The insignificant size of political parties and their heavy reliance upon the financial support of other private organizations causes them to lack an intellectual critical mass sufficient to keep lobby interests at a distance. Their lack of effective management of the economy relates, not only to their particular economic philosophies but also to the fact that the mainstream economic theories applied, KM approaches, do not represent a comprehensive model of how the economy works and, as a result, the solutions are as bad as the problems to be solved.
The same situation can be observed within the Euro zone where Member States are realizing that the Euro system applied across very different economies has worked, since its initiation, largely in favour of Germany and was always unsustainable on the periphery. But the political agenda behind the Euro, as opposed to the initial step of forming an open Common Market, is causing Brussels to wish to batten down the options available to Member States. This panic on the part of disorientated politicians with very poor democratic credentials is what strengthens the relative power of the European Commission, and decisions by unelected officials and judges, over Member States. In the current crisis this is likely to end up with impositions that will restrict the degrees of freedom of the Bank of England to act in support of government policy objectives, even although Britain is not a member of the Euro zone.
Unfortunately, the British government, that is the Conservative-Liberal Democratic ministers, running Britain is using the same faulty economic theory to justify Britain's interests whereas Europeans apply the same theory to justify undemocratic and imposed solutions. The involvement of increasing numbers of "experts" and "technocrats" all applying the same incomplete economic theory does not change matters but decisions can be attributed to experts rather than to politicians and parties. Since both sets of politicians on either side of this game have weak democratic credentials, all of them working for the maintenance of power or their associated private factions, and all of them applying faulty economic theory, we have a recipe for disaster.

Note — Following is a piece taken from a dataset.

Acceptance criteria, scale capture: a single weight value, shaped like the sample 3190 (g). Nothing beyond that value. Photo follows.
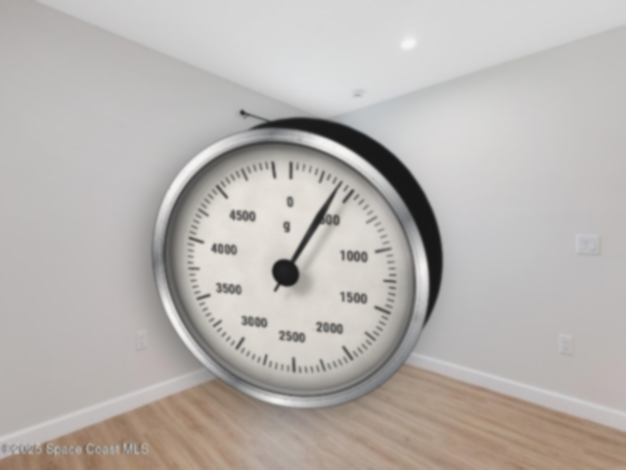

The people need to demand constitutional reform so that economic policy incorporates stronger constitutional components designed to identify economic policies that support the specific objectives of the constituents while preventing anyone achieving their objectives at the expense of others. At the moment the track record shows that politicians are quite prepared to save the banks who have ruined the economy by reducing the prospects of the electorate in the meantime. The current behaviour of politicians both in Britain and in Europe reflect their inability to weigh their decisions through improved constitutional consideration and especially with reference to equity of treatment of constituents both in terms of opportunities and obligations. This disgraceful elitism of top down imposed actions and the associated massive loss in wealth, on the part of those who did not cause the crisis, has been the stuff of revolutions in the past. At the moment the financial community continues, with the willing assistance of political parties, to fool most of the people most of the time. The veneer of sophistication that "finance" has enjoyed for too long needs to be removed.
The only rational escape route, which does not build up yet further debt in the future, is a real incomes approach where the imperatives of performance and growth remain in the forefront of all decision-making and nominal financial values and "credit" should become secondary issues.